Il a ses défauts cependant. Il est léger, audacieux, et, si on ne le tenait, il s'émanciperait peut-être. Il observe, écoute trop. Il redit parfois au matin tel petit mot qu'elle a dit tout bas, tout bas, au coucher, quand la lumière était éteinte.—Elle le sait fort indiscret, trop curieux. Elle est gênée de se sentir suivie partout, s'en plaint et y a plaisir. Parfois elle le renvoie, le menace, enfin se croit seule et se rassure tout à fait. Mais au moment elle se sent caressée d'un souffle léger ou comme d'une aile d'oiseau. Il était sous une feuille... Il rit... Sa gentille voix, sans moquerie, dit le plaisir qu'il a eu à surprendre sa pudique maîtresse. La voilà bien en colère.—Mais le drôle: «Non, chérie, mignonne, vous n'en êtes pas fâchée.»
Elle a honte, n'ose plus rien dire. Mais elle entrevoit alors qu'elle l'aime trop. Elle en a scrupule, et l'aime encore davantage. La nuit, elle a cru le sentir au lit qui s'était glissé. Elle a eu peur, a prié Dieu, s'est serrée à son mari. Que fera-t-elle? elle n'a pas la force de le dire à l'Église. Elle le dit au mari, qui d'abord en rit et doute. Elle avoue alors un peu plus,—que ce follet est espiègle, parfois trop audacieux...—«Qu'importe, il est si petit!»—Ainsi, lui-même la rassure.
Devons-nous être rassurés, nous autres qui voyons mieux? Elle est bien innocente encore. Elle aurait horreur d'imiter la grande dame de là-haut, qui a par-devant le mari, sa cour d'amants, et son page. Avouons-le pourtant, le lutin a déjà fait bien du chemin. Impossible d'avoir un page moins compromettant que celui qui se cache dans une rose. Et avec cela, il tient de l'amant. Plus envahissant que nul autre, si petit, il glisse partout.

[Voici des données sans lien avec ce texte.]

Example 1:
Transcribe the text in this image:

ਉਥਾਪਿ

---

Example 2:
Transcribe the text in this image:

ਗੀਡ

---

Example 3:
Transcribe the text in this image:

Il glisse au cœur du mari même, lui fait sa cour, gagne ses bonnes grâces. Il lui soigne ses outils, lui travaille le jardin, et le soir, pour récompense, derrière l'enfant et le chat, se tapit dans la cheminée. On entend sa petite voix tout comme celle du grillon, mais on ne le voit pas beaucoup, à moins qu'une faible lueur n'éclaire une certaine fente où il aime à se tenir. Alors on voit, on croit voir, un minois subtil. On lui dit: «Oh! petit, nous t'avons vu!»
On leur dit bien à l'église qu'il faut se défier des Esprits, que tel qu'on croit innocent, qui glisse comme un air léger, pourrait au fond être un démon. Ils se gardent bien de le croire. Sa taille le fait croire innocent. Depuis qu'il y est, on prospère. Le mari autant que la femme y tient, et encore plus peut-être. Il voit que l'espiègle follet fait le bonheur de la maison.
IV
TENTATIONS
J'ai écarté de ce tableau les ombres terribles du temps qui l'eussent cruellement assombri. J'entends surtout l'incertitude où la famille rurale était de son sort, l'attente, la crainte habituelle de l'avanie fortuite qui pouvait d'un moment à l'autre tomber du château.

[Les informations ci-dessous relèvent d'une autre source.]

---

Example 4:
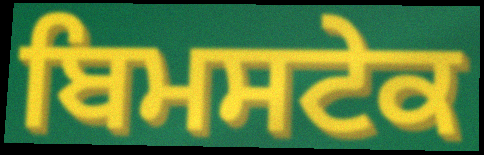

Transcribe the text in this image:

ਬਿਮਸਟੇਕ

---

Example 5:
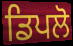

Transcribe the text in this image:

ਡਿਪਲੋ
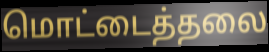
மொட்டைத்தலை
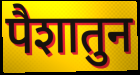
पैशातुन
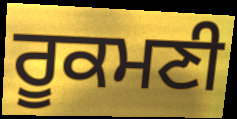
ਰੂਕਮਣੀ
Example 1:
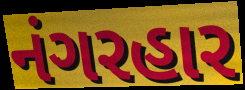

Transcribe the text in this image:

નંગરહાર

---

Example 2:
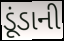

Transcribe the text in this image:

ડૂંડાની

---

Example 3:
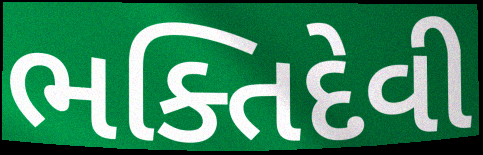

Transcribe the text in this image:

ભક્તિદેવી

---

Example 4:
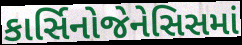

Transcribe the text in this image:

કાર્સિનોજેનેસિસમાં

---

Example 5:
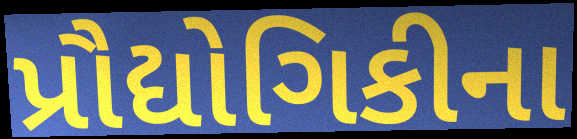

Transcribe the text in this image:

પ્રૌદ્યોગિકીના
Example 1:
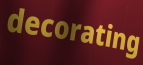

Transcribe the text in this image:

decorating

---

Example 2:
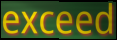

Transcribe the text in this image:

exceed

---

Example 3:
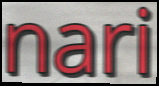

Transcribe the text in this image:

nari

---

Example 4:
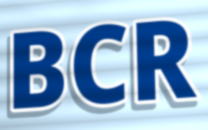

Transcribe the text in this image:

BCR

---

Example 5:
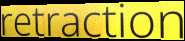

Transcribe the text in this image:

retraction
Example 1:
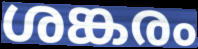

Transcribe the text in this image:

ശങ്കരം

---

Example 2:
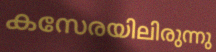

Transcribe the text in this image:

കസേരയിലിരുന്നു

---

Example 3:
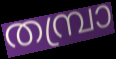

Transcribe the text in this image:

തമ്പ്രാ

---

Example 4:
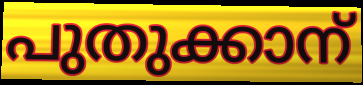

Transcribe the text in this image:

പുതുക്കാന്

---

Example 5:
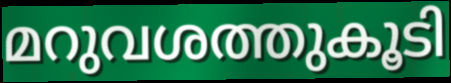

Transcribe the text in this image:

മറുവശത്തുകൂടി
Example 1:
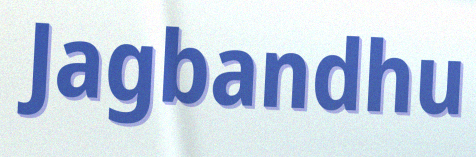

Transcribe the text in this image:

Le régime féodal avait justement les deux choses qui font un enfer: d'une part, la fixité extrême, l'homme était cloué à la terre et l'émigration impossible;—d'autre part, une incertitude très grande dans la condition.
Les historiens optimistes qui parlent tant de redevances fixes, de chartes, de franchises achetées, oublient le peu de garanties qu'on trouvait dans tout cela. On doit payer tant au seigneur, mais il peut prendre tout le reste. Cela s'appelle bonnement le droit de préhension. Travaille, travaille, bonhomme. Pendant que tu es aux champs, la bande redoutée de là-haut peut s'abattre sur ta maison, enlever ce qui lui plaît «pour le service du seigneur».

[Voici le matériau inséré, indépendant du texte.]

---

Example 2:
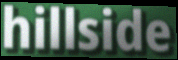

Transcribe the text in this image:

hillside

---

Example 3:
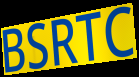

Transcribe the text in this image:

BSRTC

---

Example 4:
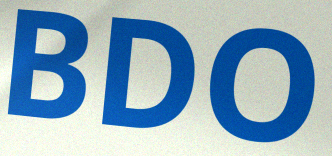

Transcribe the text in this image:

BDO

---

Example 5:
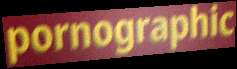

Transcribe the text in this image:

pornographic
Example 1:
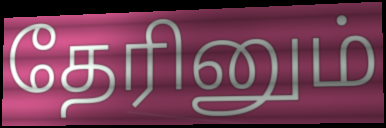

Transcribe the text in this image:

தேரினும்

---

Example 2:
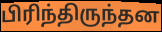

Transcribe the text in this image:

பிரிந்திருந்தன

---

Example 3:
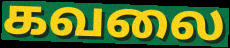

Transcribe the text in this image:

கவலை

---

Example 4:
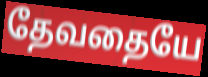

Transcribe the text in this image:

தேவதையே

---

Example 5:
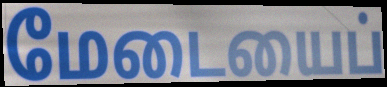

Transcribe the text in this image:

மேடையைப்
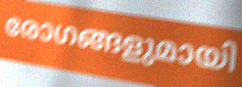
രോഗങ്ങളുമായി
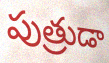
పుత్రుడా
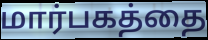
மார்பகத்தை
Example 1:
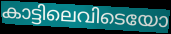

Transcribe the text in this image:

കാട്ടിലെവിടെയോ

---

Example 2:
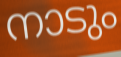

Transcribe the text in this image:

നാടും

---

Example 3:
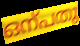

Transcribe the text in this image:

ഒന്പതു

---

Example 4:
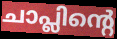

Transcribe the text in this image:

ചാപ്ലിന്റെ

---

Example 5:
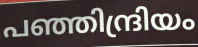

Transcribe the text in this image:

പഞ്ഞിന്ദ്രിയം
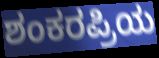
ಶಂಕರಪ್ರಿಯ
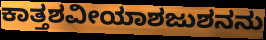
ಕಾತ್ತಶವೀಯಾಶಜುಶನನು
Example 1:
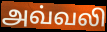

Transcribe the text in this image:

அவ்வலி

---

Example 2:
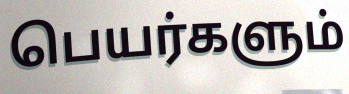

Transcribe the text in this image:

பெயர்களும்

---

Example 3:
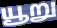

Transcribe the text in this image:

யூறு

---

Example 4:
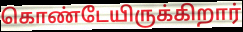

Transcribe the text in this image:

கொண்டேயிருக்கிறார்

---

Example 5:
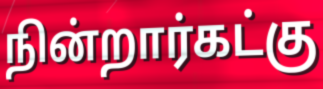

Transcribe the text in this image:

நின்றார்கட்கு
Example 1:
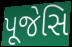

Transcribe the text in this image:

પૂજેસિ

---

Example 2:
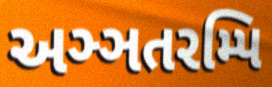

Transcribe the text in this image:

અઞ્ઞતરમ્પિ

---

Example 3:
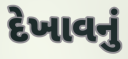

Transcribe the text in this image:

દેખાવનું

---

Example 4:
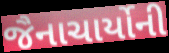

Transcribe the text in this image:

જૈનાચાર્યોની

Aussi, voyez-le, cet homme; qu'il est sombre sur son sillon, et qu'il a la tête basse!... Et il est toujours ainsi, le front chargé, le cœur serré, comme celui qui attendrait quelque mauvaise nouvelle.
Rêve-t-il un mauvais coup? Non, mais deux pensées l'obsèdent, deux pointes le percent tour à tour. L'une: «En quel état ce soir trouveras-tu ta maison?»—L'autre: «Oh! si la motte levée me faisait voir un trésor? si le bon démon me donnait pour nous racheter?»
On assure qu'à cet appel (comme le génie étrusque qui jaillit un jour sous le soc en figure d'enfant), un nain, un gnome, sortait souvent tout petit de la terre, se dressait sur le sillon, lui disait: «Que me veux-tu?»—Mais le pauvre homme interdit ne voulait plus rien. Il pâlissait, il se signait, et alors tout disparaissait.
Le regrettait-il ensuite? Ne disait-il pas en lui-même: «Sot que tu es, tu seras donc à jamais malheureux!» Je le crois volontiers. Mais je crois aussi qu'une barrière d'horreur insurmontable arrêtait l'homme. Je ne pense nullement, comme voudraient le faire croire les moines qui nous ont conté les affaires de sorcellerie, que le Pacte avec Satan fût un léger coup de tête, d'un amoureux, d'un avare. A consulter le bon sens, la nature, on sent, au contraire, qu'on n'en venait là qu'à l'extrémité, en désespoir de toute chose, sous la pression terrible des outrages et des misères.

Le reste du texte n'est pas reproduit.